The press now cover Fastcase frequently — check out the frequently updated lists of stories about them on their site. Walters also answers reporters’ queries faster than most sites we know of, which also helps.

Technology and Vendors Used

Almost all of Fastcase’s tech is developed in-house by a team of half a dozen programmers. Their tech is their key to success, so outsourcing would be stupid. But, they do use a few vendors, including:

SalesForce – CRM SaaS Fastcase uses to manage and track leads for its sales reps
http://www.salesforce.com

GoToWebinar – Webinar SaaS Fastcase uses
http://www.gotowebinar.com

WordPress – CMS used to power Fastcase’s corporate site.
http://www.wordpress.com

About Edward Walters

Walters and co-founder Philip Rosenthal were lawyers at Covington & Burling when they came up with the idea for Fastcase in 1999 while searching for cases on the Internet. The initial service launched in 2003, after years of content aggregation, software programming and several million dollars in investment.

Walters advice to other would-be entrepreneurs, “Some founders think things are beneath them. When you are starting out, nothing is beneath you. You do every job in the company, especially sales. It’s really important. I can be an idea person, but the first few sales will be made by the founder.”
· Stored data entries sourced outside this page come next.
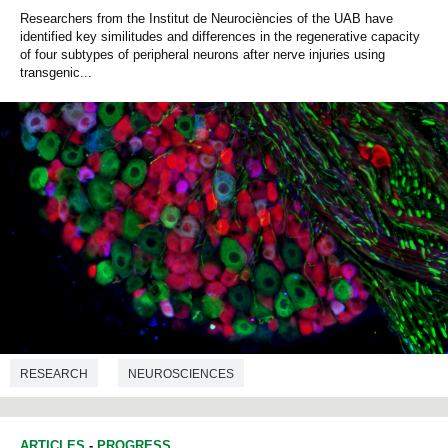
Researchers from the Institut de Neurociències of the UAB have
identified key similitudes and differences in the regenerative capacity
of four subtypes of peripheral neurons after nerve injuries using
transgenic...
RESEARCH
NEUROSCIENCES
ARTICLES
-
PROGRESS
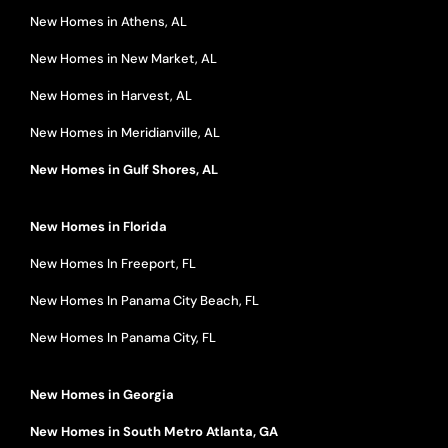
New Homes in Athens, AL
New Homes in New Market, AL
New Homes in Harvest, AL
New Homes in Meridianville, AL
New Homes in Gulf Shores, AL
New Homes in Florida
New Homes In Freeport, FL
New Homes In Panama City Beach, FL
New Homes In Panama City, FL
New Homes in Georgia
New Homes in South Metro Atlanta, GA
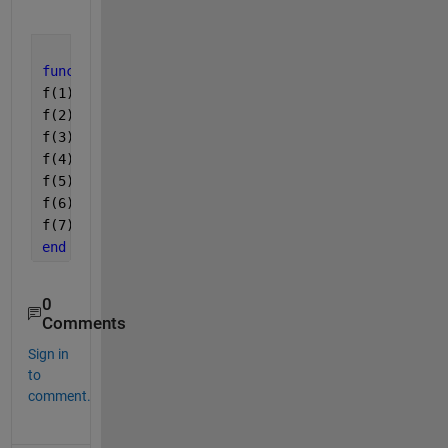
function 
f=nle(x)
f(1)= x(2)+x(3)+x(5)+x(7)+1587.8938-2800;
f(2)= 2*x(1) + 2*x(4) + 4*x(5)+1817.9113-4400-48.1
f(3)= x(2) +2*x(3)+x(4)+585.4646-1600+24.07+19.94;
f(4)=2*x(6)+1573.649-100-74.9744;
f(5)=((x(1)^3)*(x(2))/(x(4)*x(5)))-(5.2234*10^33);
f(6)=(x(1)*x(3))/(x(2)*x(4))-(4.6061*10^10);
f(7)=((x(1)*x(2))/x(4))-(4.1158*10^32);
end
0
Comments
Sign in
to
comment.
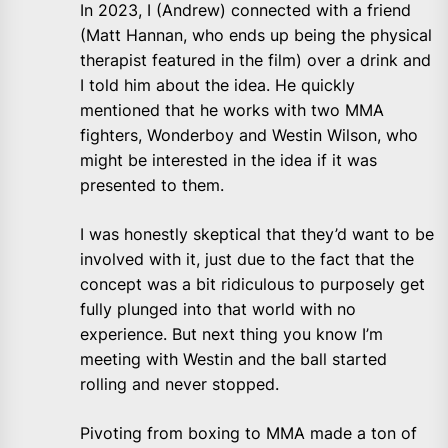
In 2023, I (Andrew) connected with a friend
(Matt Hannan, who ends up being the physical
therapist featured in the film) over a drink and
I told him about the idea. He quickly
mentioned that he works with two MMA
fighters, Wonderboy and Westin Wilson, who
might be interested in the idea if it was
presented to them.
I was honestly skeptical that they’d want to be
involved with it, just due to the fact that the
concept was a bit ridiculous to purposely get
fully plunged into that world with no
experience. But next thing you know I’m
meeting with Westin and the ball started
rolling and never stopped.
Pivoting from boxing to MMA made a ton of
Subscription Site Insider’s Quick Analysis

At $6.5 billion gross sales and counting, the legal reference industry is enormous. Fastcase has likely only begun to crack the surface of how deeply they can sell into mid-sized and larger firms. Plus, they’ve still got some bar associations to sell into. We think, especially given the founders’ energy, they’ll continue to grow exponentially for the next half decade.

Now it’s time for subscription ops to catch up. For example, Walters admitted to us Fastcase still processes all credit card transactions through a middleman gateway at Authorize.net. As we’ve revealed in the past (see link below to Paul Larsen’s workshop on card processing) if you’re selling more than a million dollars a year, you probably should be using a direct connection to an acquirer such as Chase Paymentech instead.